Workflow: DB → Persistence Model → Mapping in Repository → Domain Entity (and back).
// Persistence model (Infrastructure) internal class AgentDbModel { public Guid Id { get; set; } public string Name { get; set; } = string.Empty; public int PowerLevel { get; set; } public DateTime LastUpdatedUtc { get; set; } } // Domain entity public class Agent { public Guid Id { get; private set; } public string Name { get; private set; } public int PowerLevel { get; private set; } public void Train(int effort) { if (effort < 0) throw new ArgumentException("Effort must be positive"); PowerLevel += effort; } public static Agent Create(string name) => new() { Id = Guid.NewGuid(), Name = name, PowerLevel = 1 }; private Agent() { } }
Benefits of splitting:
- Freely rename database columns without touching domain logic
- Logic protection via private setters
- A domain model might be stored across 3 tables — abstracting this makes development easier
- Clear visibility into whether a change affects the database, an input, or the domain
Visibility
Visibility enforces the architectural rules. The default should be private. If something is not private, you must answer why.
sealed— prevents inheritanceabstract— must be inherited, for shared logicinit— settable at creation only, great for DTOs
Domain Layer: Entities public, properties public get / private set or init, repository interfaces public.
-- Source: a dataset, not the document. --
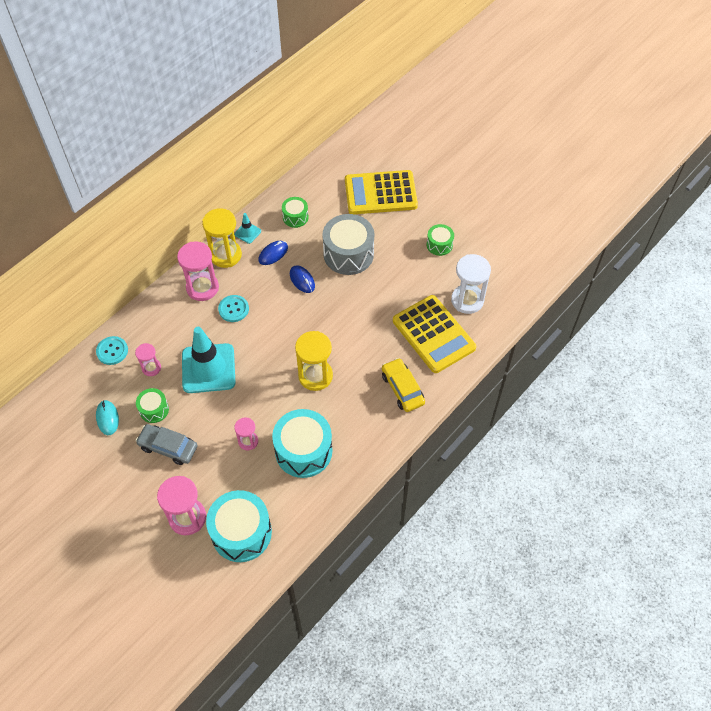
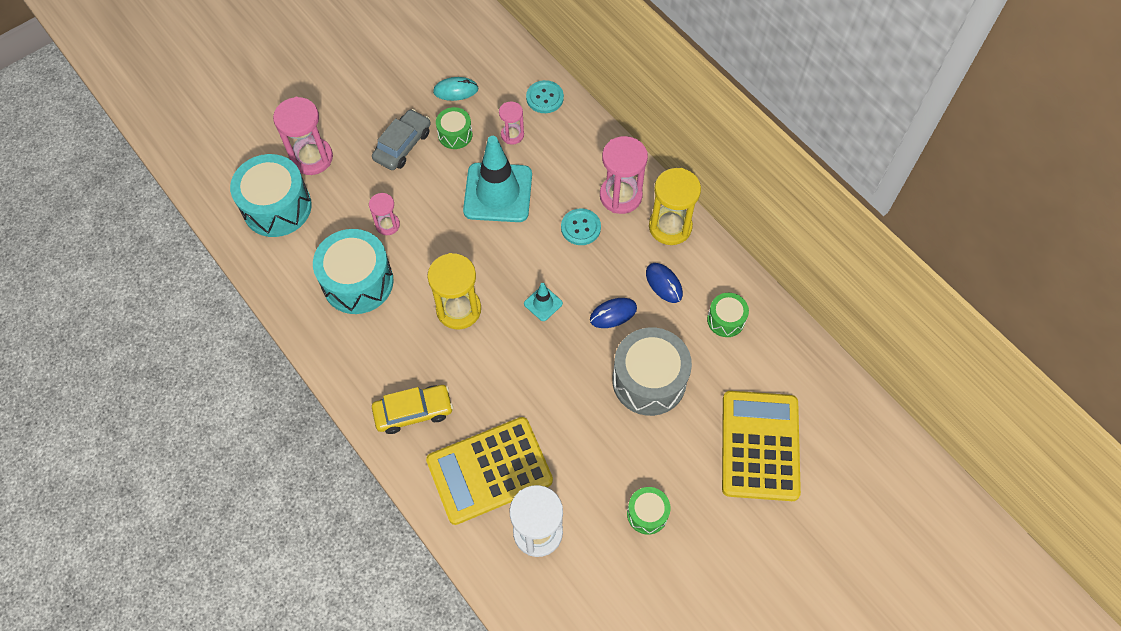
camera: 100 degrees right, 5 degrees up
turquoise traffic cone [234,213,261,244] -> turquoise traffic cone moved to [524,283,563,321]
Application Layer: Interfaces public, DTOs public, implementations internal, mappers internal static.
Infrastructure: Everything internal — database, repository implementations, data models, third-party adapters.
If repositories are internal, the API registers them via a public static extension method in the Infrastructure project (e.g. AddInfrastructure()). Each project owns its service registration internally and exposes only a public method for it.
Namespaces
Keep namespaces flat. Max depth of 2 (e.g. Interfaces.Skills, never Interfaces.Skills.Agent). Library imports go into global usings; internal namespace imports stay in each file to show the relationship.
Testing
<ItemGroup> <InternalsVisibleTo Include="EnterpriseAgentOs.UnitTests" /> </ItemGroup>
This lets your test project access internal types without making them public.